▽

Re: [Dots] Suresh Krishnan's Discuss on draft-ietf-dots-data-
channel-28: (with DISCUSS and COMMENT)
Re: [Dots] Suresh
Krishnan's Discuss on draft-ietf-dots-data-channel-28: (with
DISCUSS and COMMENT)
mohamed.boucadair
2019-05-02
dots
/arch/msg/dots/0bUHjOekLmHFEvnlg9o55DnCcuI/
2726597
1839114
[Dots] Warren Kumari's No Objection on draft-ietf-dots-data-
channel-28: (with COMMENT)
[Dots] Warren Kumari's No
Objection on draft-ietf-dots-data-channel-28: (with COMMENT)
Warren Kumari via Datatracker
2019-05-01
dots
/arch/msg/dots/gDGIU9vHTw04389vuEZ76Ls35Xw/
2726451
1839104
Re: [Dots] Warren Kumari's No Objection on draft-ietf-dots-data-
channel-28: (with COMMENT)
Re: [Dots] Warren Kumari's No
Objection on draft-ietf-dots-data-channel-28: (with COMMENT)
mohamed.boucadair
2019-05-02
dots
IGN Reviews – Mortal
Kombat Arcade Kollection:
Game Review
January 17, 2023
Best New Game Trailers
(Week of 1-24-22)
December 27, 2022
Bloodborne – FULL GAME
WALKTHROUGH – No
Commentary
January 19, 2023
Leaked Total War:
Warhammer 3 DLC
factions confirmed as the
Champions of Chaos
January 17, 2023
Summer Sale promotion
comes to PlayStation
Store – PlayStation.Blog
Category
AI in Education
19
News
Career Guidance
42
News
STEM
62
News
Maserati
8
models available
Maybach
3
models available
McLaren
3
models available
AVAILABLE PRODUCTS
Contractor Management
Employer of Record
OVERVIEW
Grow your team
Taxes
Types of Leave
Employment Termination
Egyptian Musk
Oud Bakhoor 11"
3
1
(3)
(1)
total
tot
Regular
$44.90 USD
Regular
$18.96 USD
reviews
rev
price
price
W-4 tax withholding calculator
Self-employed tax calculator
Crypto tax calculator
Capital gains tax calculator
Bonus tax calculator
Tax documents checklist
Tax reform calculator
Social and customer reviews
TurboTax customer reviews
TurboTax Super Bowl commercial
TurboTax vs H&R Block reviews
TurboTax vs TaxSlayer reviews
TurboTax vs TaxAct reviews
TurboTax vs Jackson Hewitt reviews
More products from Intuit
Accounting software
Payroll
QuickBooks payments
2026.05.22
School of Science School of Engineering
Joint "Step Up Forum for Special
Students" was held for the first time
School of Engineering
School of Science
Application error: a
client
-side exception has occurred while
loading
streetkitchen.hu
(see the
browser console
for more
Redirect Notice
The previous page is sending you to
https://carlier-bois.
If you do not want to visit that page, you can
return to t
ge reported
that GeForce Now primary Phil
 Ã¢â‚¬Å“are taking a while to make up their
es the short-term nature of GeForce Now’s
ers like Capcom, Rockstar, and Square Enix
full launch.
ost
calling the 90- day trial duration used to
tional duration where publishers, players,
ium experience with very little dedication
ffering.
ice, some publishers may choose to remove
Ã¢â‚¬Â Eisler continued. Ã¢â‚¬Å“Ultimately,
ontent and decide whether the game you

△

§ **Required action**: For each record above, give it again without a single change.

§ **Exercise output**:
Re: [Dots] Suresh Krishnan's Discuss on draft-ietf-dots-data-
channel-28: (with DISCUSS and COMMENT)
Re: [Dots] Suresh
Krishnan's Discuss on draft-ietf-dots-data-channel-28: (with
DISCUSS and COMMENT)
mohamed.boucadair
2019-05-02
dots
/arch/msg/dots/0bUHjOekLmHFEvnlg9o55DnCcuI/
2726597
1839114
[Dots] Warren Kumari's No Objection on draft-ietf-dots-data-
channel-28: (with COMMENT)
[Dots] Warren Kumari's No
Objection on draft-ietf-dots-data-channel-28: (with COMMENT)
Warren Kumari via Datatracker
2019-05-01
dots
/arch/msg/dots/gDGIU9vHTw04389vuEZ76Ls35Xw/
2726451
1839104
Re: [Dots] Warren Kumari's No Objection on draft-ietf-dots-data-
channel-28: (with COMMENT)
Re: [Dots] Warren Kumari's No
Objection on draft-ietf-dots-data-channel-28: (with COMMENT)
mohamed.boucadair
2019-05-02
dots
IGN Reviews – Mortal
Kombat Arcade Kollection:
Game Review
January 17, 2023
Best New Game Trailers
(Week of 1-24-22)
December 27, 2022
Bloodborne – FULL GAME
WALKTHROUGH – No
Commentary
January 19, 2023
Leaked Total War:
Warhammer 3 DLC
factions confirmed as the
Champions of Chaos
January 17, 2023
Summer Sale promotion
comes to PlayStation
Store – PlayStation.Blog
Category
AI in Education
19
News
Career Guidance
42
News
STEM
62
News
Maserati
8
models available
Maybach
3
models available
McLaren
3
models available
AVAILABLE PRODUCTS
Contractor Management
Employer of Record
OVERVIEW
Grow your team
Taxes
Types of Leave
Employment Termination
Egyptian Musk
Oud Bakhoor 11"
3
1
(3)
(1)
total
tot
Regular
$44.90 USD
Regular
$18.96 USD
reviews
rev
price
price
W-4 tax withholding calculator
Self-employed tax calculator
Crypto tax calculator
Capital gains tax calculator
Bonus tax calculator
Tax documents checklist
Tax reform calculator
Social and customer reviews
TurboTax customer reviews
TurboTax Super Bowl commercial
TurboTax vs H&R Block reviews
TurboTax vs TaxSlayer reviews
TurboTax vs TaxAct reviews
TurboTax vs Jackson Hewitt reviews
More products from Intuit
Accounting software
Payroll
QuickBooks payments
2026.05.22
School of Science School of Engineering
Joint "Step Up Forum for Special
Students" was held for the first time
School of Engineering
School of Science
Application error: a
client
-side exception has occurred while
loading
streetkitchen.hu
(see the
browser console
for more
Redirect Notice
The previous page is sending you to
https://carlier-bois.
If you do not want to visit that page, you can
return to t
ge reported
that GeForce Now primary Phil
 Ã¢â‚¬Å“are taking a while to make up their
es the short-term nature of GeForce Now’s
ers like Capcom, Rockstar, and Square Enix
full launch.
ost
calling the 90- day trial duration used to
tional duration where publishers, players,
ium experience with very little dedication
ffering.
ice, some publishers may choose to remove
Ã¢â‚¬Â Eisler continued. Ã¢â‚¬Å“Ultimately,
ontent and decide whether the game you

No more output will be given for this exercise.